News

Bisnis

Super Skor

Sport

Seleb

Lifestyle

Travel

Lifestyle

Tribunners

Video

Tribunners

Kilas Kementerian

Images

LPSK Imbau Penegak Hukum Manfaatkan Program Perlindungan Saksi

Editor: Eko Sutriyanto
AA

Text Sizes

Medium

Large

Larger

Ketua LPSK, Abdul Haris Semendawai

TRIBUNNEWS.COM, JAKARTA – Lembaga Perlindungan Saksi dan Korban (LPSK) mengimbau aparat penegak hukum untuk memanfaatkan program perlindungan saksi dan korban yang dilaksanakan LPSK sesuai mandat Undang-undang Perlindungan Saksi dan Korban.

Ketua LPSK Abdul Haris Semendawai mengatakan, belajar dari kasus tewasnya Johannes Marliem, salah satu saksi korupsi KTP elektronik, LPSK mengimbau Komisi Pemberantasan Korupsi (KPK), apabila ada saksi atau pelapor tindak pidana korupsi yang rentan mendapatkan intimidasi atau ancaman, agar segera merekomendasikan perlindungannya kepada LPSK.

“Dengan demikian LPSK bisa memberikan perlindungan.
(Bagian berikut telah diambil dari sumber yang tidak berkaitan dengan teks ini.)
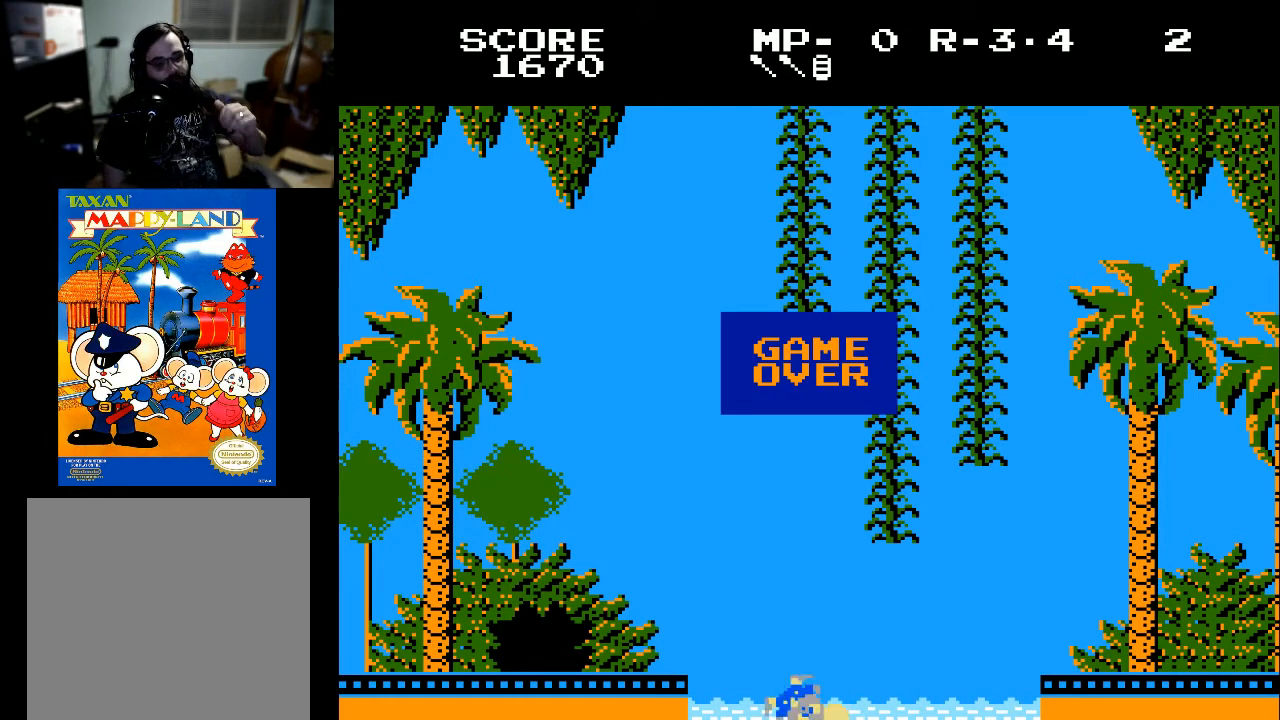
{"buttons": [], "left_stick": "center", "right_stick": "center", "events": []}
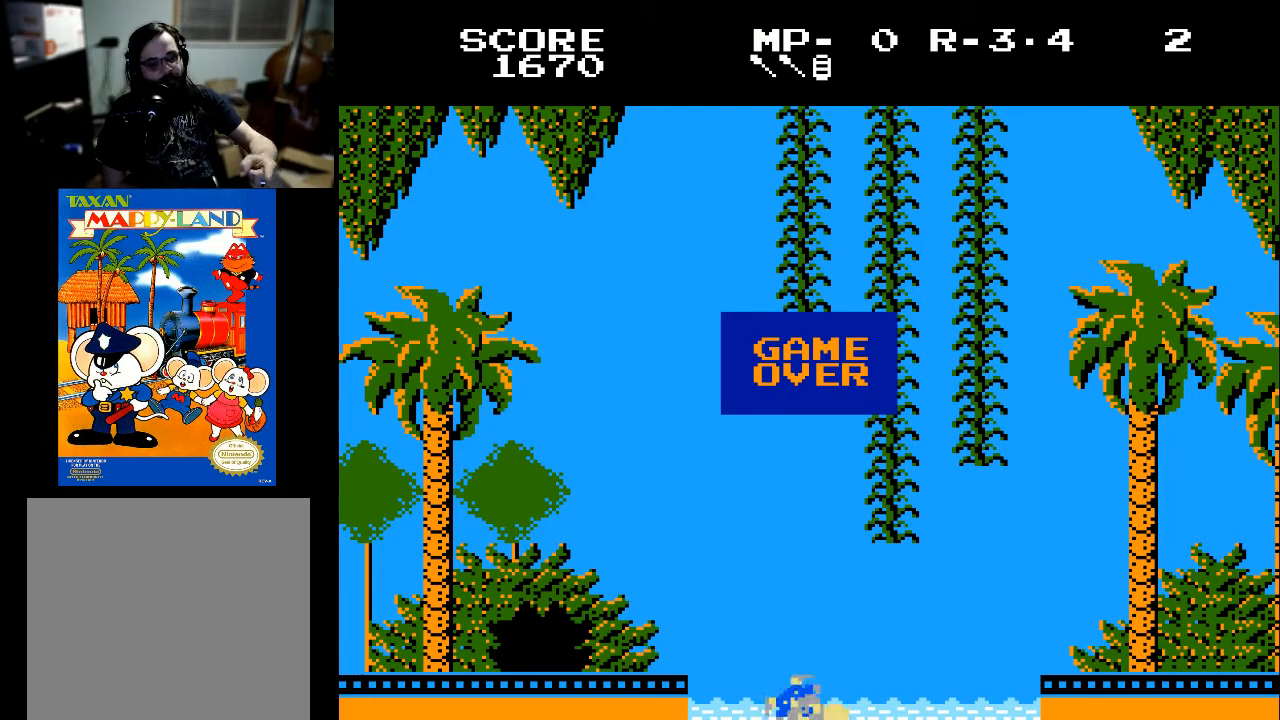
{"buttons": [], "left_stick": "center", "right_stick": "center", "events": []}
Tetapi, kalau KPK tidak mengirimkan saksi tersebut, LPSK juga tidak bisa memaksa. Kasus Johannes hanya salah satunya, banyak kasus lain dimana saksi atau pelapornya butuh perlindungan,” ungkap Semendawai dalam konferensi pers membahas, “Perlindungan Saksi dan Pelapor Tindak Pidana Korupsi” di kantor LPSK, Jakarta, Selasa (15/8-2017).

Semendawai menjabarkan, sebenarnya LPSK dan KPK lahir dari rahim yang sama, yaitu Tap MPR Nomor 8 Tahun 2001 yang mengamanatkan pencegahan dan pemberantasan korupsi, kolusi dan nepotisme (KKN).

Dari Tap MPR itu, dimandatkan pembentukan lembaga khusus pemberantasan korupsi dan program perlindungan saksi.

“Jadi, dua lembaga ini harus berjalan seiring,” ujar dia.

Wakil Ketua LPSK Edwin Partogi Pasaribu menyoroti terungkapkan safe house yang dimiliki KPK berdasarkan temuan Pansus Angket KPK.

Karena sepengetahuannya, regulasi yang secara jelas menyebutkan tentang safe house ada dua, yaitu UU Pemberantasan KDRT dan UU Perlindungan Saksi dan Korban.

“LPSK baru tahu KPK punya safe house setelah Pansus Angket KPK mengungkapnya,” kata dia.

Masih kata Edwin, apa yang terjadi saat ini, antara Pansus Angket KPK DPR RI dengan KPK, seharusnya dapat menjadi bahan untuk mengevaluasi perlindungan saksi khususnya dalam tindak pidana korupsi.

Sebab, perlindungan saksi harus dilakukan lembaga khusus untuk menghilangkan adanya konflik kepentingan.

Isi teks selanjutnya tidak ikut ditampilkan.